TOUNA, EQUATORNEWS – Pulau Buka Buka bukan sekadar pasir putih. Jumat, 11 September 2026, di Reconnect Island Resort, ia menjelma panggung kekuasaan. Di sana, para bupati dan wali kota se-Sulawesi Tengah dikumpulkan. Bupati Tojo Una-Una menjadi tuan rumah.
Di hadapan mereka, Dr. H. Anwar Hafid, M.Si berdiri. Gubernur itu tidak berpidato dengan nada tinggi. Ia merajut.
Ia memulai dengan terima kasih kepada Tojo Una-Una. Baginya, sambutan hangat itu adalah modal. Sinergi, katanya, tidak lahir dari surat edaran, melainkan dari kebersamaan seperti ini.
Buka Buka, ujar Anwar Hafid, adalah cermin. Cermin yang menunjukkan betapa kayanya Sulawesi Tengah. Ada laut, ada pariwisata, ada ekonomi kepulauan yang berdenyut pelan. Tugas pemerintah adalah memastikan kekayaan itu dikelola secara berkelanjutan dan kembali kepada rakyat.

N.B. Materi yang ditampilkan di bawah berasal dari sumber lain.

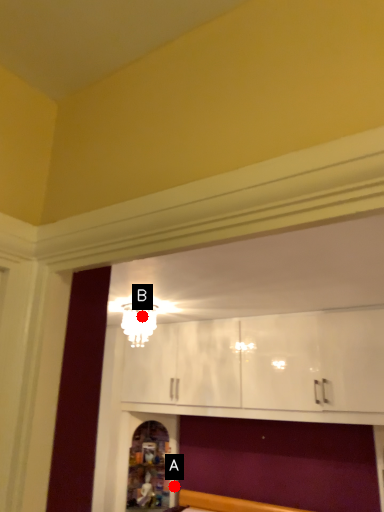
Question: Two points are circled on the image, labeled by A and B beside each circle. Which point is closer to the camera?

Choices:
 (A) A is closer
 (B) B is closer

Answer: (B)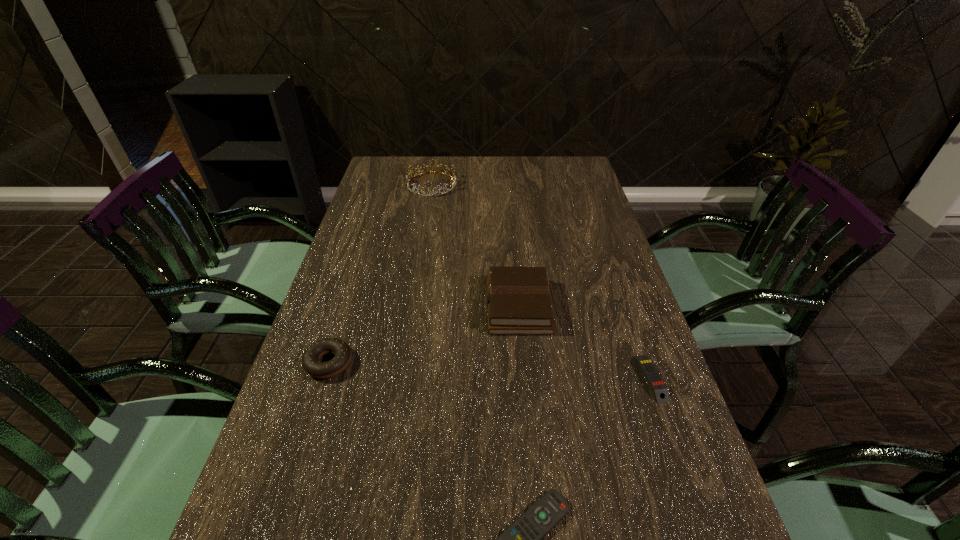
Where is `free location that satisfies the following two spatial constraints: 1. on the front-facing side of the farthest object; 2. on the right side of the taller remote control`? free location that satisfies the following two spatial constraints: 1. on the front-facing side of the farthest object; 2. on the right side of the taller remote control is located at coordinates (399, 378).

Inti arahannya satu: jangan jalan sendiri-sendiri.
Asta Cita Presiden dan 9 BERANI milik provinsi, tegas Anwar Hafid, harus bergerak dalam satu arah. Satu kompas. Visi besar “BERANI Mewujudkan Sulawesi Tengah sebagai Wilayah Pertanian dan Industri yang Maju dan Berkelanjutan” yang dijabarkan dalam empat misi RPJMD, pada hakikatnya adalah pengejawantahan dari delapan Asta Cita itu sendiri.
Rakor ini adalah pisau bedah. 9 BERANI dievaluasi. Bukan untuk melihat berapa anggaran terserap, tapi seberapa dalam manfaatnya terasa.

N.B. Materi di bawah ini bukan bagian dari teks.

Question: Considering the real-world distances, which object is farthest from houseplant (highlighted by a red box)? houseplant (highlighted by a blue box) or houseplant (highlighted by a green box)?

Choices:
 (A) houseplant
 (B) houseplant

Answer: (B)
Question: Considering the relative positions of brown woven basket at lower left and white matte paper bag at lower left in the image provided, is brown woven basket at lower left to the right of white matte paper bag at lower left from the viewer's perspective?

“Jangan sampai kita merasa berhasil hanya karena program sudah dilaksanakan. Ukuran keberhasilan kita adalah ketika masyarakat merasakan manfaatnya,” kata Anwar Hafid.
Sinergi pusat, provinsi, dan kabupaten/kota, menurutnya, adalah kunci agar tidak ada tumpang tindih program. Potensi pertanian, industri, tambang, kelautan, dan pariwisata Sulteng yang besar hanya bisa diolah jika dikerjakan bersama.
“Visi besar kita harus diterjemahkan menjadi kerja bersama. Tidak ada program yang bisa berhasil kalau dikerjakan sendiri. Kita harus bergerak dalam satu arah, dengan semangat yang sama, untuk mewujudkan Sulteng Nambaso,” tutupnya.